Collected data
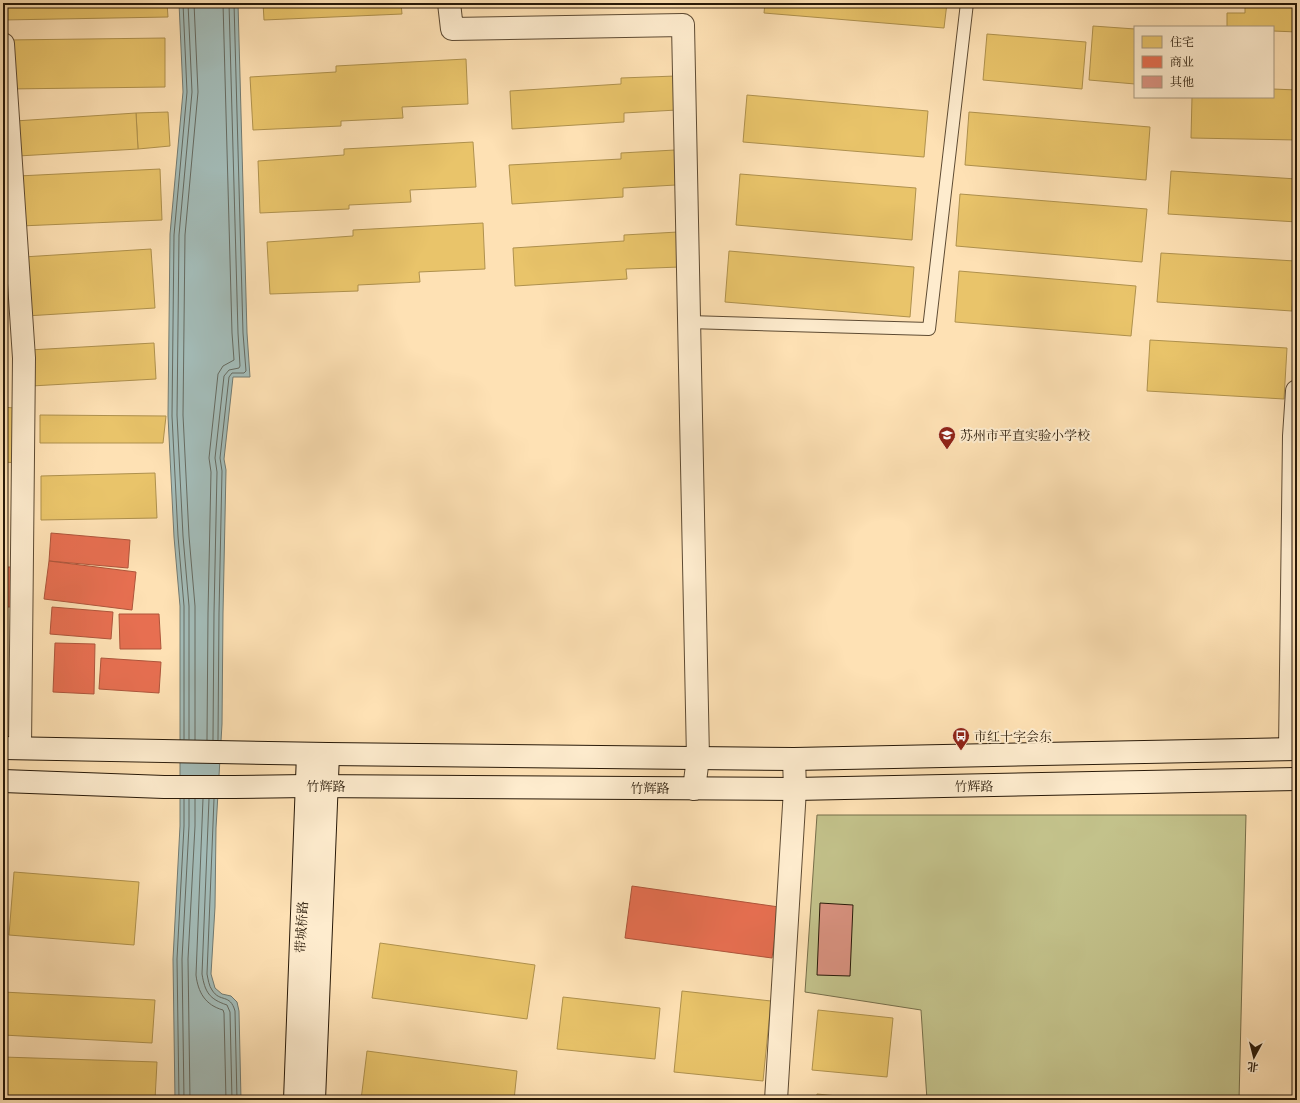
<svg xmlns="http://www.w3.org/2000/svg" width="1300" height="1103" viewBox="0 0 1300 1103" font-family="'IM FELL Double Pica','Noto Serif SC',serif">
<style>
.green{fill:#c3c28b;stroke:#766e4a}
.water{fill:#a3bbb7;stroke:#727a71}
.homes{fill:#e9c46a;stroke:#af914d}
.shops{fill:#e76f51;stroke:#ae553b}
.lines{fill:none;stroke-linecap:round;stroke-linejoin:round}
.shore{stroke:#666a60;stroke-width:1}
.building{fill:#d99280;stroke:#281908}
.service-casing{stroke:#5e4b33;stroke-width:14}
.minor-casing{stroke:#5e4b33;stroke-width:24}
.secondary-casing{stroke:#281908;stroke-width:24}
.service{stroke:#feecce;stroke-width:12}
.minor{stroke:#feecce;stroke-width:22}
.secondary{stroke:#feecce;stroke-width:22}
.labels{text-anchor:middle;stroke-width:4;stroke-linejoin:round;paint-order:stroke}
.poi-label{font-size:13px;fill:#281908;stroke:#feecce;text-anchor:start}
.street-label{font-size:13px;fill:#281908;stroke:#feecce}
</style>
<rect width="100%" height="100%" fill="#fee1b4"/>
<filter id="stains"><feTurbulence type="fractalNoise" baseFrequency=".005" numOctaves="4"/><feColorMatrix values="0 0 0 0 .2 0 0 0 0 .09 0 0 0 0 .02 0 0 0 .5 -.17"/></filter>
<radialGradient id="worn" r=".72"><stop offset=".6" stop-color="#630" stop-opacity="0"/><stop offset="1" stop-color="#630" stop-opacity=".3"/></radialGradient>
<!-- green -->
<path class="green" d="M 817,815 L 1246,815 L 1239,1100 L 927,1100 L 921,1010 L 805,992 Z"/>
<!-- water -->
<path class="water" d="M 179,3 L 238,3 L 247,333 L 250,377 L 233,377 L 224,459 L 226,470 L 223,613 L 222,724 L 216,828 L 215,907 L 211,974 L 215,988 L 222,994 L 231,996 L 237,1002 L 239,1011 L 241,1100 L 175,1100 L 173,959 L 180,826 L 180,606 L 174,537 L 168,416 L 170,234 L 183,92 Z"/>
<!-- homes -->
<g class="homes">
<path d="M 3,3 L 167,3 L 168,17 L 3,20 Z"/>
<path d="M 263,3 L 401,3 L 402,14 L 264,20 Z"/>
<path d="M 765,3 L 947,3 L 944,28 L 764,13 Z"/>
<path d="M 1066,3 L 1098,3 L 1098,6 Z"/>
<path d="M 1245,3 L 1297,3 L 1297,32 L 1273,31 L 1273,27 L 1227,27 L 1227,13 L 1245,13 Z"/>
<path d="M 1093,26 L 1135,29 L 1135,84 L 1089,80 Z"/>
<path d="M 987,34 L 1086,42 L 1082,89 L 983,80 Z"/>
<path d="M 165,38 L 165,87 L 7,89 L 7,40 Z"/>
<path d="M 466,59 L 468,104 L 402,107 L 403,118 L 341,121 L 341,126 L 253,130 L 250,77 L 336,72 L 336,66 Z"/>
<path d="M 676,76 L 677,110 L 624,113 L 624,122 L 512,129 L 510,91 L 621,84 L 621,78 Z"/>
<path d="M 1273,89 L 1297,90 L 1297,140 L 1191,138 L 1192,97 L 1273,97 Z"/>
<path d="M 747,95 L 928,111 L 924,157 L 743,142 Z"/>
<path d="M 168,112 L 170,146 L 138,149 L 136,113 Z"/>
<path d="M 969,112 L 1150,127 L 1146,180 L 965,165 Z"/>
<path d="M 136,113 L 138,149 L 18,156 L 15,121 Z"/>
<path d="M 473,142 L 476,187 L 410,190 L 411,202 L 349,205 L 349,209 L 260,213 L 258,161 L 344,155 L 344,149 Z"/>
<path d="M 675,150 L 676,185 L 623,188 L 623,197 L 512,204 L 509,165 L 621,159 L 621,153 Z"/>
<path d="M 160,169 L 162,220 L 20,226 L 18,176 Z"/>
<path d="M 1171,171 L 1297,179 L 1297,222 L 1168,214 Z"/>
<path d="M 740,174 L 916,188 L 912,240 L 736,225 Z"/>
<path d="M 960,194 L 1147,209 L 1142,262 L 956,246 Z"/>
<path d="M 483,223 L 485,269 L 419,272 L 420,282 L 358,285 L 358,291 L 270,294 L 267,242 L 353,236 L 353,230 Z"/>
<path d="M 678,232 L 680,267 L 626,269 L 627,279 L 515,286 L 513,248 L 624,241 L 624,235 Z"/>
<path d="M 151,249 L 155,308 L 26,316 L 23,257 Z"/>
<path d="M 729,251 L 914,267 L 910,317 L 725,302 Z"/>
<path d="M 1161,253 L 1295,261 L 1292,311 L 1157,302 Z"/>
<path d="M 959,271 L 1136,286 L 1131,336 L 955,322 Z"/>
<path d="M 3,309 L 4,348 L 3,348 Z"/>
<path d="M 1150,340 L 1287,348 L 1284,399 L 1147,391 Z"/>
<path d="M 154,343 L 156,379 L 31,386 L 29,350 Z"/>
<path d="M 3,407 L 25,409 L 19,463 L 3,462 Z"/>
<path d="M 40,415 L 166,416 L 163,443 L 40,443 Z"/>
<path d="M 155,473 L 157,518 L 41,520 L 41,476 Z"/>
<path d="M 14,872 L 139,882 L 134,945 L 9,935 Z"/>
<path d="M 380,943 L 535,965 L 527,1019 L 372,998 Z"/>
<path d="M 682,991 L 771,1001 L 763,1081 L 674,1072 Z"/>
<path d="M 3,992 L 155,1000 L 152,1043 L 3,1035 Z"/>
<path d="M 563,997 L 660,1008 L 655,1059 L 557,1049 Z"/>
<path d="M 818,1010 L 893,1018 L 887,1077 L 812,1070 Z"/>
<path d="M 367,1051 L 517,1071 L 514,1100 L 361,1100 Z"/>
<path d="M 3,1057 L 157,1062 L 155,1100 L 97,1100 L 3,1097 Z"/>
<path d="M 817,1094 L 879,1100 L 816,1100 Z"/>
<path d="M 574,1096 L 638,1100 L 574,1100 Z"/>
</g>
<!-- shops -->
<g class="shops">
<path d="M 51,533 L 130,540 L 128,568 L 49,561 Z"/>
<path d="M 49,561 L 136,572 L 132,610 L 44,599 Z"/>
<rect x="3" y="567" width="15" height="40"/>
<path d="M 52,607 L 113,612 L 111,639 L 50,634 Z"/>
<path d="M 119,614 L 159,614 L 161,649 L 120,649 Z"/>
<path d="M 55,643 L 95,644 L 94,694 L 53,692 Z"/>
<path d="M 101,658 L 161,662 L 159,693 L 99,689 Z"/>
<path d="M 632,886 L 779,907 L 772,958 L 625,938 Z"/>
</g>
<g class="lines">
<!-- shore -->
<g class="shore">
<path d="M 183,3 L 187,92 L 174,235 L 172,416 L 178,536 L 184,606 L 184,739"/>
<path d="M 188,3 L 192,92 L 179,235 L 177,415 L 183,536 L 189,606 L 189,739"/>
<path d="M 194,3 L 198,92 L 185,235 L 183,415 L 189,536 L 195,606 L 195,740"/>
<path d="M 207,740 L 208,613 L 211,472 L 209,458 L 218,374 L 223,366 L 234,360 L 232,333 L 223,3"/>
<path d="M 213,740 L 214,613 L 217,472 L 215,458 L 224,376 L 229,370 L 239,368 L 240,366 L 238,333 L 229,3"/>
<path d="M 218,740 L 219,613 L 222,471 L 220,458 L 229,377 L 232,373 L 244,373 L 246,371 L 243,333 L 234,3"/>
<path d="M 203,799 L 196,975 C 198,992 205,1005 223,1010 L 224,1013 L 226,1100"/>
<path d="M 209,799 L 202,974 C 205,992 209,999 227,1005 L 230,1012 L 232,1100"/>
<path d="M 214,799 L 207,974 C 208,979 209,986 212,990 C 220,1003 230,993 235,1011 L 237,1100"/>
<path d="M 179,1100 L 177,959 L 184,826 L 184,799"/>
<path d="M 184,1100 L 182,959 L 189,826 L 189,799"/>
<path d="M 190,1100 L 188,959 L 195,826 L 195,799"/>
</g>
</g>
<!-- building -->
<path class="building" d="M 820,903 L 853,905 L 850,976 L 817,975 Z"/>
<g class="lines">
<defs>
<path id="service" d="M 689,322 L 929,329 L 967,3"/>
<g id="minor">
<path d="M 449,3 L 452,29 L 683,25 L 698,758 L 694,789"/>
<path d="M 3,44 L 24,358 L 20,748"/>
<path d="M 1290,749 L 1294,436 L 1297,391"/>
<path d="M 776,1100 L 795,789 L 794,759"/>
</g>
<g id="secondary">
<path d="M 3,748 L 328,754 L 794,759 L 1297,749"/>
<path d="M 3,781 L 164,787 L 234,787 L 307,786 L 795,789 L 1297,779"/>
<path d="M 295,1100 L 308,754"/>
<path d="M 314,1100 L 328,754"/>
</g>
</defs>
<!-- service casing -->
<use href="#service" class="service-casing"/>
<!-- minor casing -->
<use href="#minor" class="minor-casing"/>
<!-- secondary casing -->
<use href="#secondary" class="secondary-casing"/>
<!-- service -->
<use href="#service" class="service"/>
<!-- minor -->
<use href="#minor" class="minor"/>
<!-- secondary -->
<use href="#secondary" class="secondary"/>
</g>
<!-- icons -->
<defs>
<symbol id="school-pin" viewBox="-11 -11 22 30"><path d="M0 17L-7.5 6A9.5 9.5 0 1 1 7.5 6Z" fill="#8f2418" stroke="#feecce"/><path d="M0-5L7-2L0 1L-7-2ZM-4 1L0 2.5L4 1V4Q0 6-4 4Z" fill="#fff"/></symbol>
<symbol id="bus-pin" viewBox="-11 -11 22 30"><path d="M0 17L-7.5 6A9.5 9.5 0 1 1 7.5 6Z" fill="#8f2418" stroke="#feecce"/><path d="M-5-6H5V4H4V6H2V4H-2V6H-4V4H-5ZM-3.5-4V0h7V-4ZM-3.5 1.2v1.5H-2V1.2ZM2 1.2v1.5H3.5V1.2Z" fill="#fff"/></symbol>
</defs>
<g fill-rule="evenodd">
<use href="#school-pin" x="937" y="425" width="20" height="27"/>
<use href="#bus-pin" x="951" y="726" width="20" height="27"/>
</g>
<g class="labels">
<!-- poi labels -->
<g class="poi-label">
<text x="960" y="440">苏州市平直实验小学校</text>
<text x="974" y="741">市红十字会东</text>
</g>
<!-- street labels -->
<g class="street-label">
<text x="326" y="791">竹辉路</text>
<text transform="translate(974 786) rotate(-1)" y="5">竹辉路</text>
<text x="650" y="793">竹辉路</text>
<text transform="translate(301 927) rotate(-87)" y="5">带城桥路</text>
</g>
</g>
<!-- margin -->
<rect width="1300" height="1103" fill="none" stroke="#fee1b4" stroke-width="16"/>
<rect x="4" y="4" width="1292" height="1095" fill="none" stroke="#281908" stroke-width="2"/>
<rect x="8" y="8" width="1284" height="1087" fill="none" stroke="#281908"/>
<!-- legend -->
<rect x="1134" y="26" width="140" height="72" fill="#feecce" stroke="#a8987f"/>
<rect x="1142" y="36" width="20" height="12" fill="#e9c46a" stroke="#a8987f"/>
<text x="1170" y="46" font-size="12" fill="#281908">住宅</text>
<rect x="1142" y="56" width="20" height="12" fill="#e76f51" stroke="#a8987f"/>
<text x="1170" y="66" font-size="12" fill="#281908">商业</text>
<rect x="1142" y="76" width="20" height="12" fill="#d99280" stroke="#a8987f"/>
<text x="1170" y="86" font-size="12" fill="#281908">其他</text>
<!-- north arrow -->
<g transform="translate(1254 1057) rotate(187)" stroke="#feecce" stroke-width="3" paint-order="stroke">
<path d="M0-3L7 15L0 10L-7 15Z" fill="#281908"/>
<text y="-6" font-size="11" font-weight="bold" text-anchor="middle" fill="#281908">北</text>
</g>
<rect width="100%" height="100%" filter="url(#stains)"/>
<rect width="100%" height="100%" fill="url(#worn)"/>
</svg>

**WORK REQUIRED:** Check each line of the records for the word "text", and show the lines that contain it.

**SOLUTION:**
.labels{text-anchor:middle;stroke-width:4;stroke-linejoin:round;paint-order:stroke}
.poi-label{font-size:13px;fill:#281908;stroke:#feecce;text-anchor:start}
<text x="960" y="440">苏州市平直实验小学校</text>
<text x="974" y="741">市红十字会东</text>
<text x="326" y="791">竹辉路</text>
<text transform="translate(974 786) rotate(-1)" y="5">竹辉路</text>
<text x="650" y="793">竹辉路</text>
<text transform="translate(301 927) rotate(-87)" y="5">带城桥路</text>
<text x="1170" y="46" font-size="12" fill="#281908">住宅</text>
<text x="1170" y="66" font-size="12" fill="#281908">商业</text>
<text x="1170" y="86" font-size="12" fill="#281908">其他</text>
<text y="-6" font-size="11" font-weight="bold" text-anchor="middle" fill="#281908">北</text>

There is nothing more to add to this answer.